トルコ占領下のシリア北部各所でパンの値上げに抗議するデモ(2020年6月22日)

ラッカ県では、ANHA(6月22日付)やシリア人権監視団によると、トルコの占領下にあるタッル・アブヤド市で、同地の自治を委託されている地元評議会に抗議するゼネストが行われ、すべての店舗が閉められた。

ゼネストは、6月21日に地元評議会が、シリア・ポンドの急落に対応するためとして、支配地域内でのパンの価格を2倍に設定、その購入をトルコ・ポンドに限定すると決定したのを受けたもの。

トルコ占領下のシリア北部では、これまで、8枚入りのパンの袋は250シリア・ポンドで販売されていたが、ワーイル・ハマド地元評議会議長は6月21日からこれを1トルコ・ポンド(約500シリア・ポンド)で販売すると発表していた。

1米ドル=1,670シリア・ポンドで推移していた為替レートは、この1ヶ月で1米ドル=3,500シリア・ポンドへと一気に下落した(なお、「アラブの春」が波及する以前は、1米ドル=47~50シリア・ポンドで推移していた)。

タッル・アブヤド市ではまた、地元評議会が本部として転用している市庁舎の前で抗議デモが行われ、パンの価格上昇とトルコ・リラでの販売に異議が唱えられた。

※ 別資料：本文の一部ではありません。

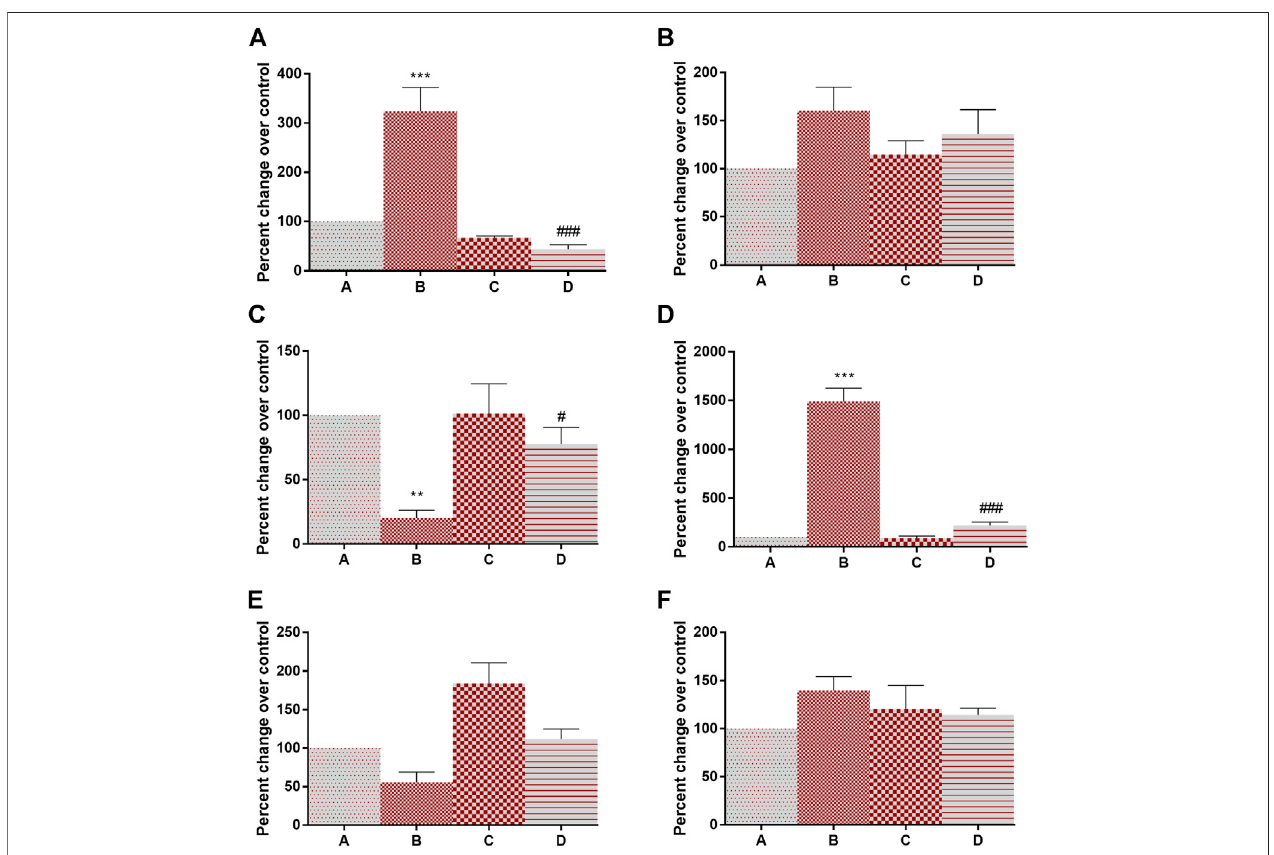
FIGURE 3 | Gene expression analysis of hypoxia-inducible factor-associated genes in control and experimental group of animals. (A) Hypoxia inducible factor-1 α , (B) Hypoxia inducible factor-1 β , (C) Prolyl hydroxylase, (D) Mammalian target of rapamycin, (E) phosphatase and tensin homolog, (F) Heat shock protein-90 α . All the valuesarerepresentedasmean ± SEM(n (cid:1) 3).Signi fi cantlevelsare** p < 0.01,*** p < 0.001whencomparedwithgroupAand# p < 0.05,### p < 0.001whencompared with group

デモには数百人が参加、その一部が市庁舎内に侵入し、抗議の意思を露わにした。

SANA(6月22日付)、ザマーン・ワスル(6月22日付)などによると、同様のデモは、ラッカ県スルーク町、ハマーム・トゥルクマーン村、そしてハサカ県ラアス・アイン市でも行われた。

ザマーン・ワスルによると、デモでは、アサド政権打倒ならぬ、地元評議会打倒が訴えられた。

また、SANAによると、デモ参加者は、トルコ軍とその支援を受けるシリア国民軍による農地への放火、略奪、強制退去など、市民への犯罪行為に対する抗議の声を上げた。

AFP, June 22, 2020、ANHA, June 22, 2020、AP, June 22, 2020、al-Durar al-Shamiya, June 22, 2020、Reuters, June 22, 2020、SANA, June 22, 2020、SOHR, June 22, 2020、UPI, June 22, 2020、Zaman al-Wasl, June 22, 2020などをもとに作成。